Journaling. It may seem like a thing of the past, or simply something too time consuming, but there are lasting benefits in this age old exercise of putting pen to paper that are often overlooked.

Writing is a powerful practice, especially as a way to focus on and cultivate self-care. As social distancing, quarantine and isolation are becoming our new norm, it’s critical now more than ever to do whatever we can to support our emotional balance every day. 

This can be difficult. Since we live in a culture where productivity is king, our drive for achievement can often come at the expense of our own well-being. Making it even more critical to put our mental health front and center in everything we do. 

Benefits of journaling include:

On a most basic level, journaling helps you become more aware of your needs and desires. Writing down thoughts, moods, feelings, or simple observations for 15 or 20 minutes each day connects you to your inner self, which is a powerful first step in understanding your current mental state. This self-awareness increases emotional intelligence and as you begin to understand yourself better, you’re better equipped to understand the needs and desires of others.

Noelle Van Vlierbergen, creator of the Day by Daybook, takes it a step further. She believes journaling has the power to heal and can reveal things within us that may have otherwise been left undiscovered.

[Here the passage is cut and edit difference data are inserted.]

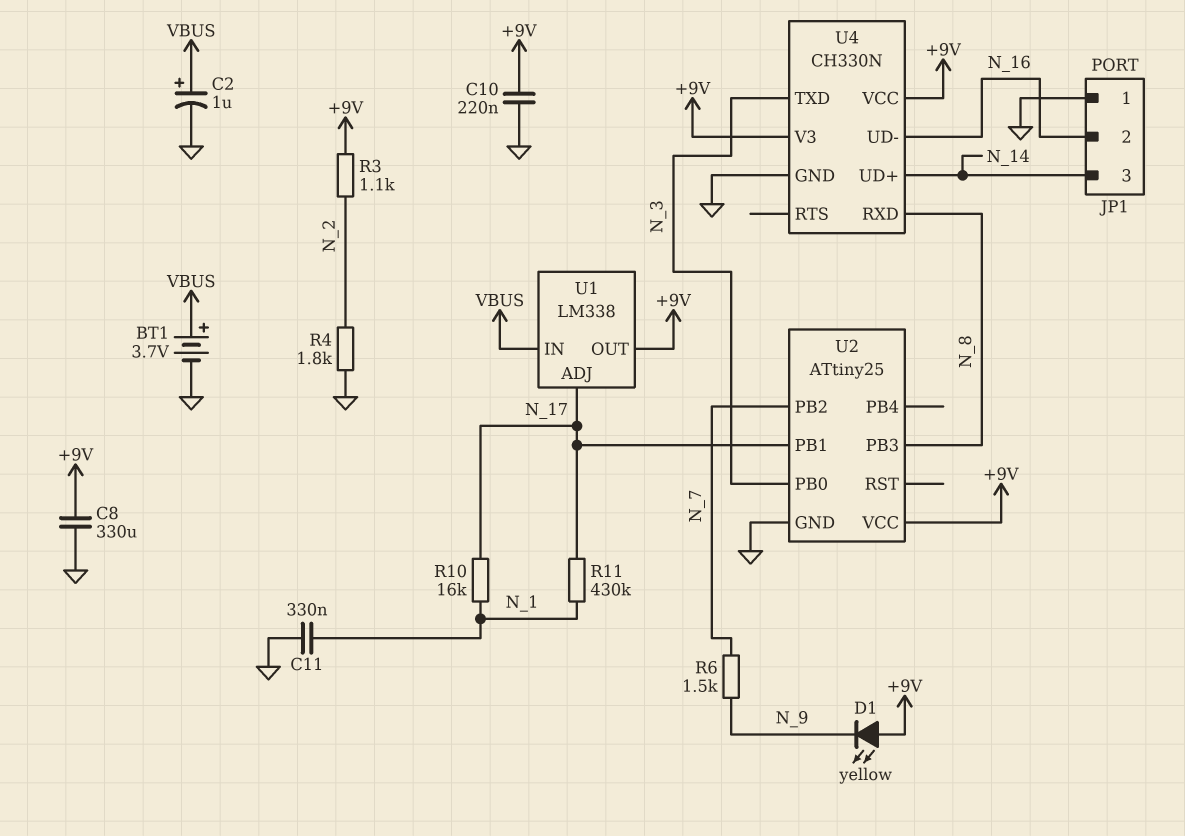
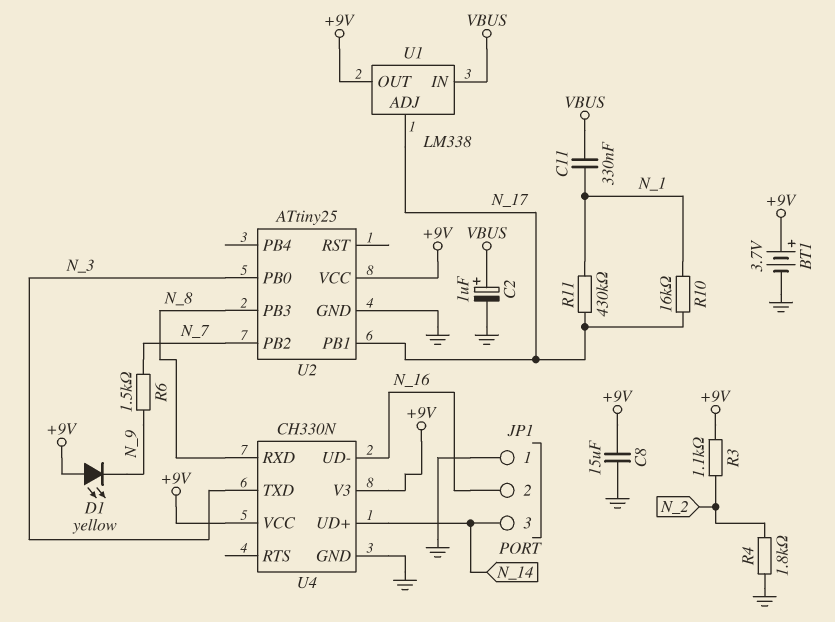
BT1: 3.7V (plus VBUS, minus GND) -> 3.7V (plus +9V, minus GND)
C8: 330uF (+9V, GND) -> 15uF (+9V, GND)
C10: 220nF (+9V, GND) -> none
C11: 330nF (GND, N_1) -> 330nF (N_1, VBUS)

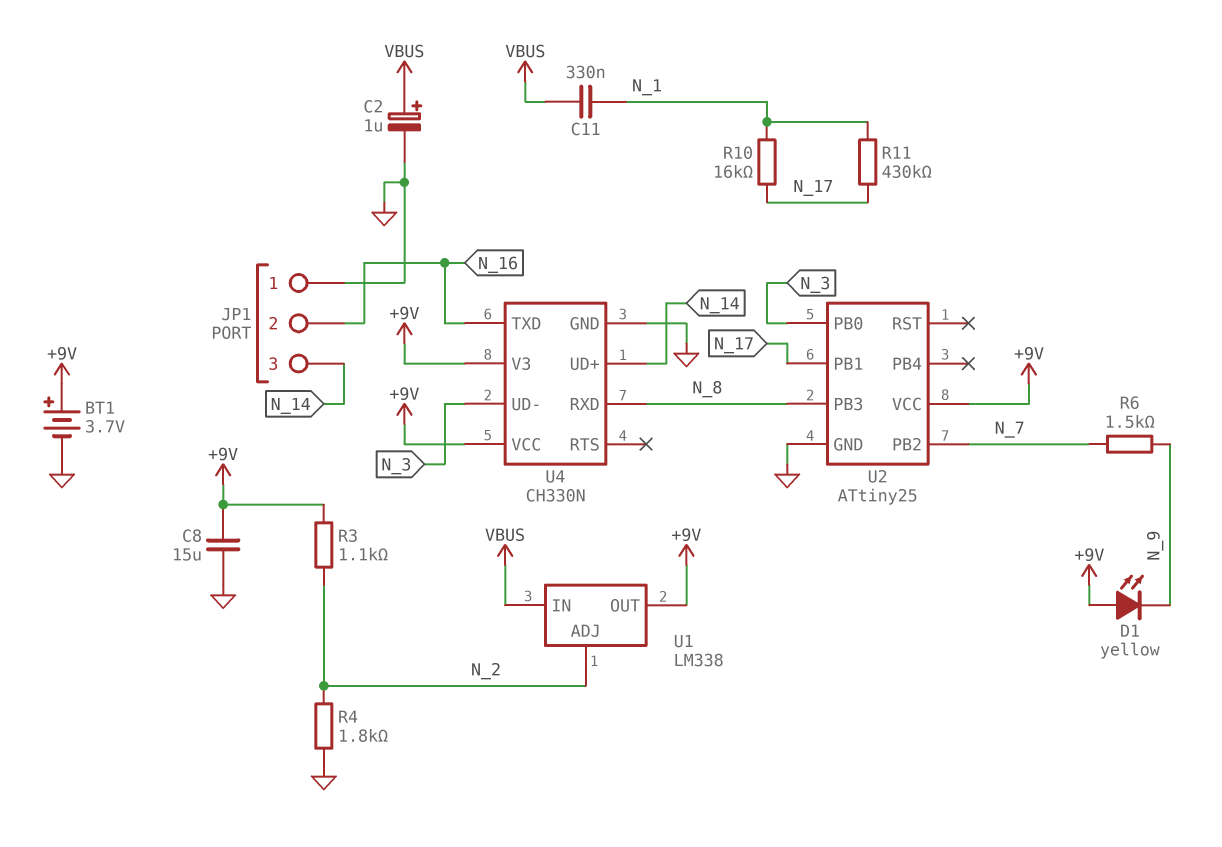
U1 pin ADJ: N_17 -> N_2
U4 pin TXD: N_3 -> N_16
U4 pin UD-: N_16 -> N_3

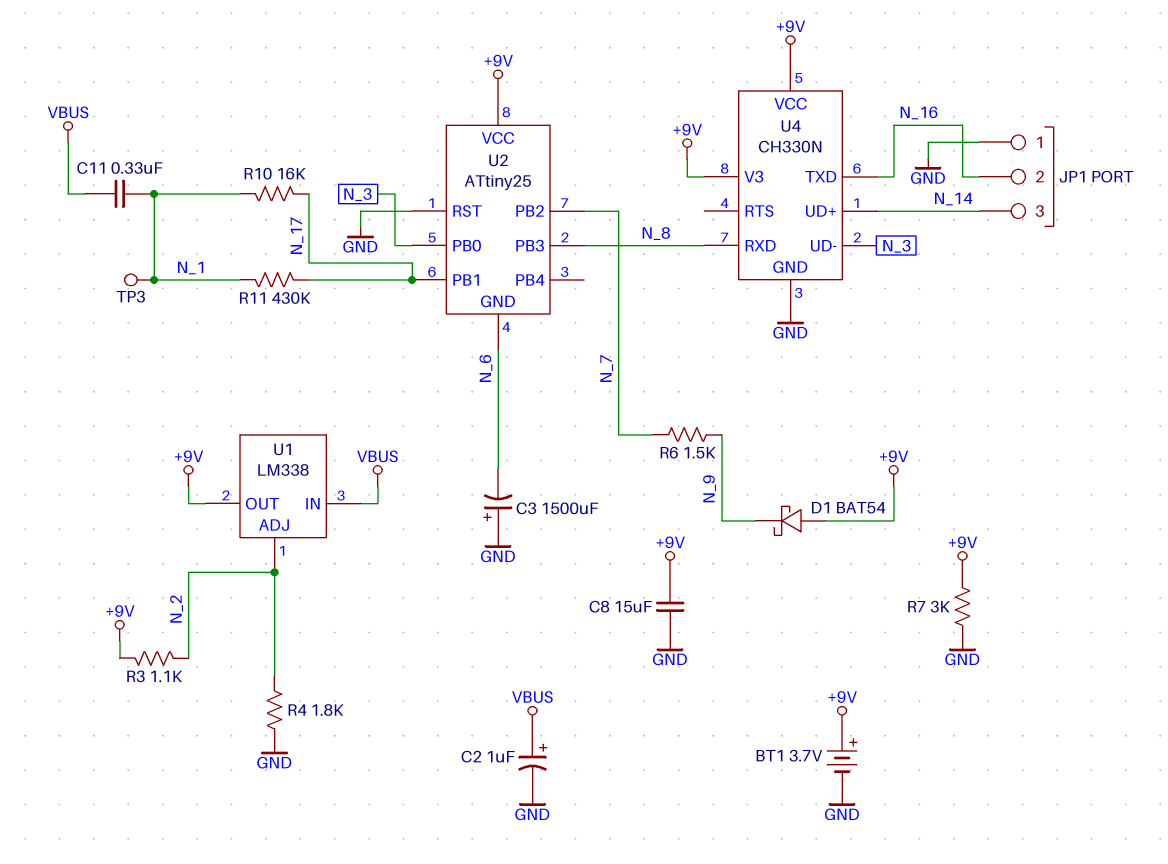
C3: none -> 1500uF (plus GND, minus N_6)
D1: LED yellow (A +9V, K N_9) -> schottky BAT54 (A +9V, K N_9)
R7: none -> 3k (+9V, GND)
TP3: none -> test point (N_1)
U2 pin GND: GND -> N_6
U2 pin RST: none -> GND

Celebrating 9 years of sobriety, she has had her journal by her side every step of the way and understands firsthand the benefits of looking inward during times of difficult transition. 

Putting pen to paper reveals what’s hidden in your subconscious and transforms it into something that feels more tangible and real. When that happens, you gain focus on what’s really going on and are less distracted by the self-defeating thoughts rolling around in your head.

Writing also plays a key role in helping you manage stress. It’s safe to say we are always experiencing a level of stress in reaction to what’s going on around us, to one degree or another. COVID-19 has brought stress and anxiety to the forefront of our lives a big way. This has been especially true for health workers on the front lines of this pandemic, who are experiencing trauma on a daily basis.  Journaling facilitates a way to process these profound experiences, and helps us work through the intensity of emotion that comes up. When used in this way, it can almost take on the form of meditation, with its calming and cathartic effects. 

As time goes on, looking back on what you’ve written is invaluable. It allows you to see patterns and progress that may have otherwise been overlooked. There is nothing more telling than looking back over a week, month or year to see how far you’ve come 

Journaling with prompts is another great tool if you’re just getting started or have less time or patience with the process. Prompts can inspire an idea and help get your thoughts down on the page. They have a way of helping you connect the dots between your feelings and actions, paving the way for further growth and healing. 

The good news is It’s easy to get started and journals come in all shapes and sizes. A simple notebook, a planner, or a structured journal with dates and illustrations are a few of the many options. Choosing the type of journal that resonates with you is what’s most important. 

Beginning the practice is the first step. It a great way to add a healthy ritual to the beginning or end of each day. It may feel slow at first but continuing to write each day will become easier, and will very quickly become a much-anticipated exercise. Telling you more about yourself than you ever knew before.